Activities »
• 1. Answer these questions from the article on the roving Christian commune, one answer per line:
(a) How many members did the commune have when it was formed?
(b) Where do the single women live?
(c) How many hours of Bible study does each day include?
• 2. Extend the article on the roving Christian commune with new text that follows its final sentence.

Roving Hippies Spreading New Kind of Religion

By Warren Weber, Chronicle Reporter, Houston Chronicle, Texas

December 5, 1969, North America

Nothing was really seedy about him.

His clothes might have been a bit wrinkled and his hair a bit long. Otherwise he looked like any college student.

He walked up to the small boy with a John-John haircut—his son—and asked him, “Where is God?”

The little boy unhesitatingly pointed up toward the heavens.

“That’s right,” said the young father as he took his son’s hand and led him to a camper.

“The church of today has turned its back on the young people and offers them nothing,” added Levi.

The revolutionary Christian commune was formed a year ago with six members. It now comprises about 10 couples, 25 single girls and 45 single males—mostly in their late teens or early 20s—and 10 children.

The single men live in a large tent, the single women in two old buses converted into dormitories and the couples in campers and small tents.

Each day includes six to eight hours of Bible study plus two general assemblies at which the group sings, prays and engages in discussions. The children attend make-shift schools.

Data provided »
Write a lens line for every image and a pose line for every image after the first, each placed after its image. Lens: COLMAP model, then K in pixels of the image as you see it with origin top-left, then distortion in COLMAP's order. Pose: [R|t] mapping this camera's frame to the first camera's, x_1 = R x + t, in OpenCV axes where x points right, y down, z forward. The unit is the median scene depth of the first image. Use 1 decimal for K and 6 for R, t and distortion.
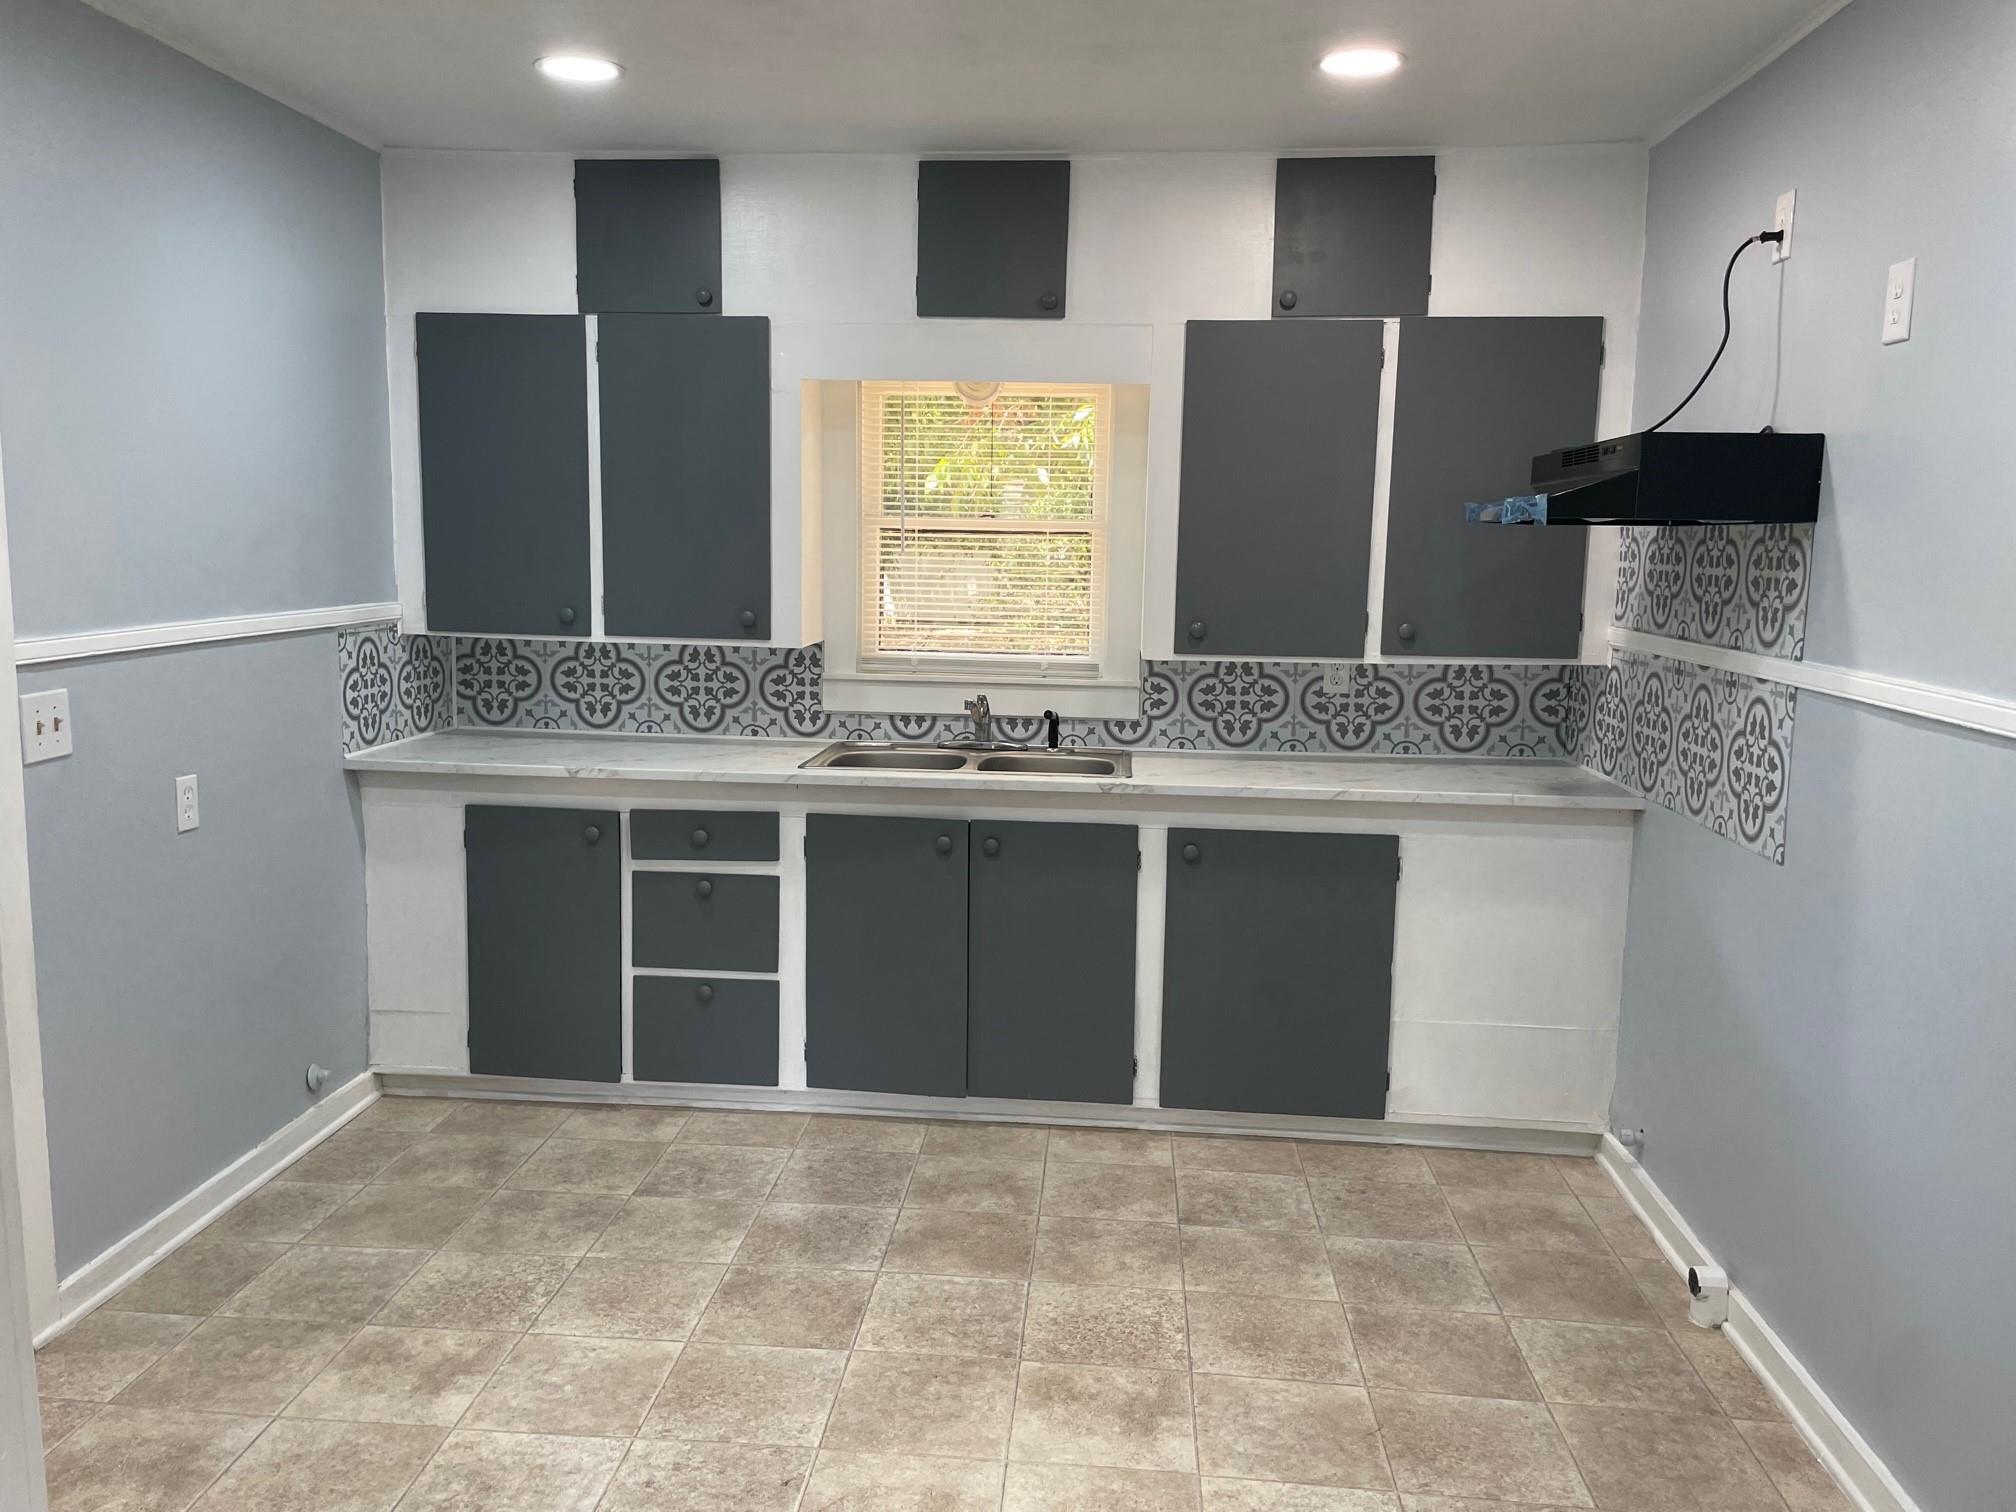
lens RADIAL K [[1565.3, 0, 1005.3], [0, 1565.3, 743.4], [0, 0, 1]] dist [0.090840, -0.135724]
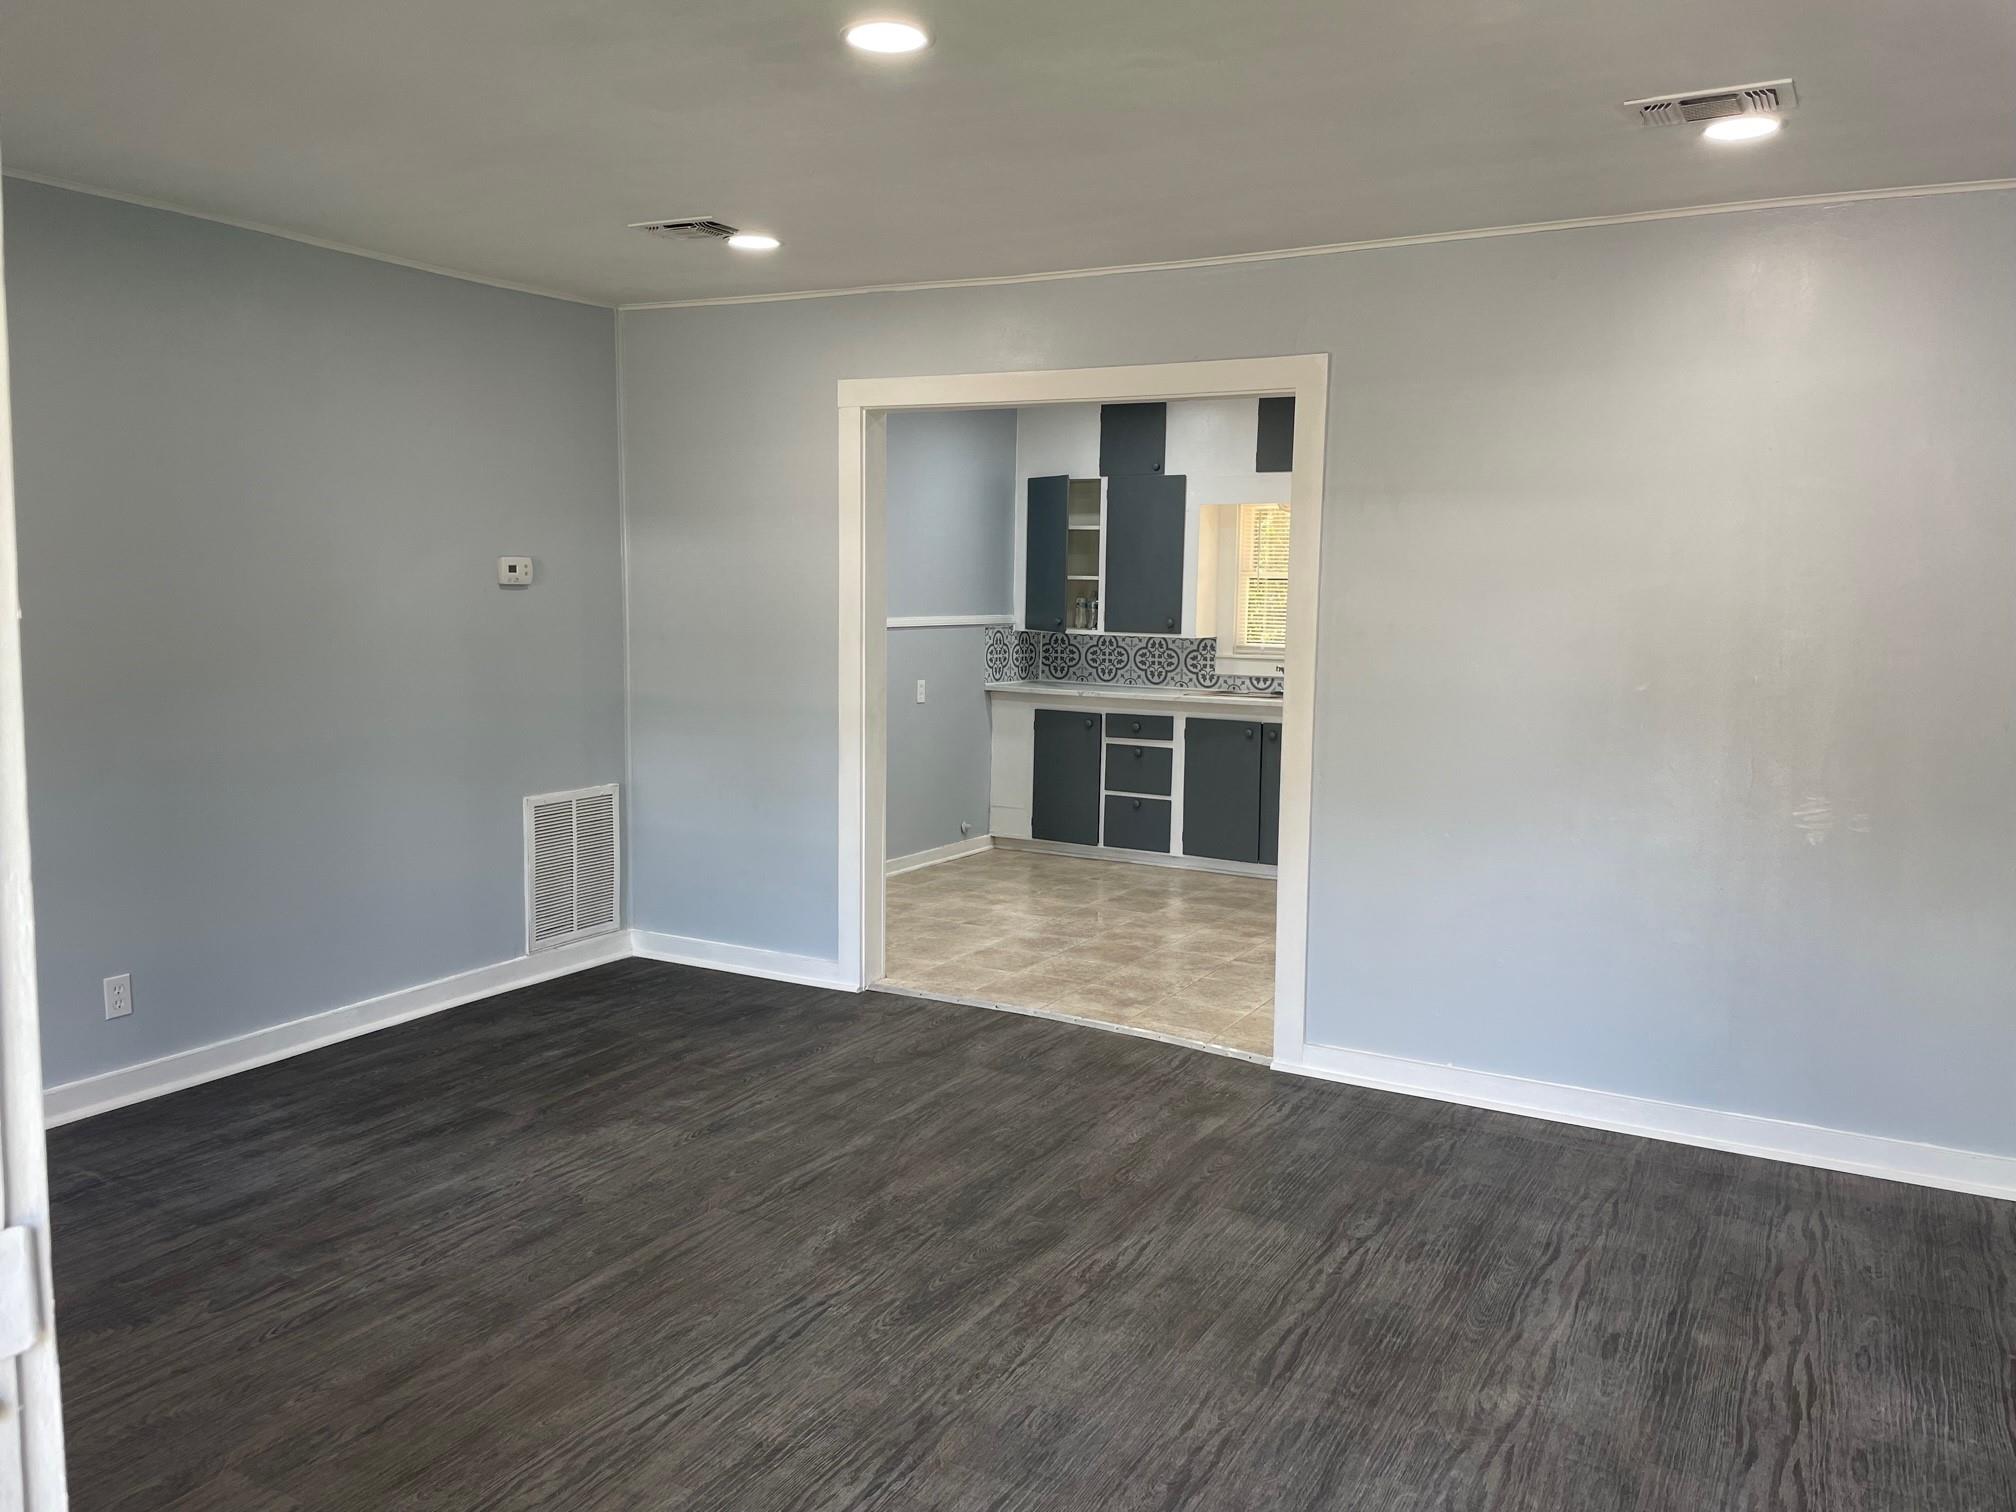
lens RADIAL K [[1565.3, 0, 1005.3], [0, 1565.3, 743.4], [0, 0, 1]] dist [0.090840, -0.135724]
pose [[0.911517, 0.039219, -0.409387, 0.490482], [-0.055043, 0.998121, -0.026936, 0.145179], [0.407561, 0.047087, 0.911963, -0.944568]]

Answers given »
• 1.
(a) Six.
(b) In two old buses converted into dormitories.
(c) Six to eight hours.

• 2.
The general assemblies are preceded by the playing of reveille by a member they call Gabriel.

The songs, their own compositions, are led by a 23-year-old Mexican-American who says he is a medical school dropout. He calls himself Elijah Levi and says he comes from hell.

“But I’m on my way to paradise,” he said.

After Houston, the group plans to seek shelter in a warmer climate, yet undecided.

Wherever they go, they say they will continue to follow this Bible selection:

“All whose faith had drawn them together held everything in common; they would sell their property and possessions and make a general distribution as the need of each required.” (Acts 2:44–45).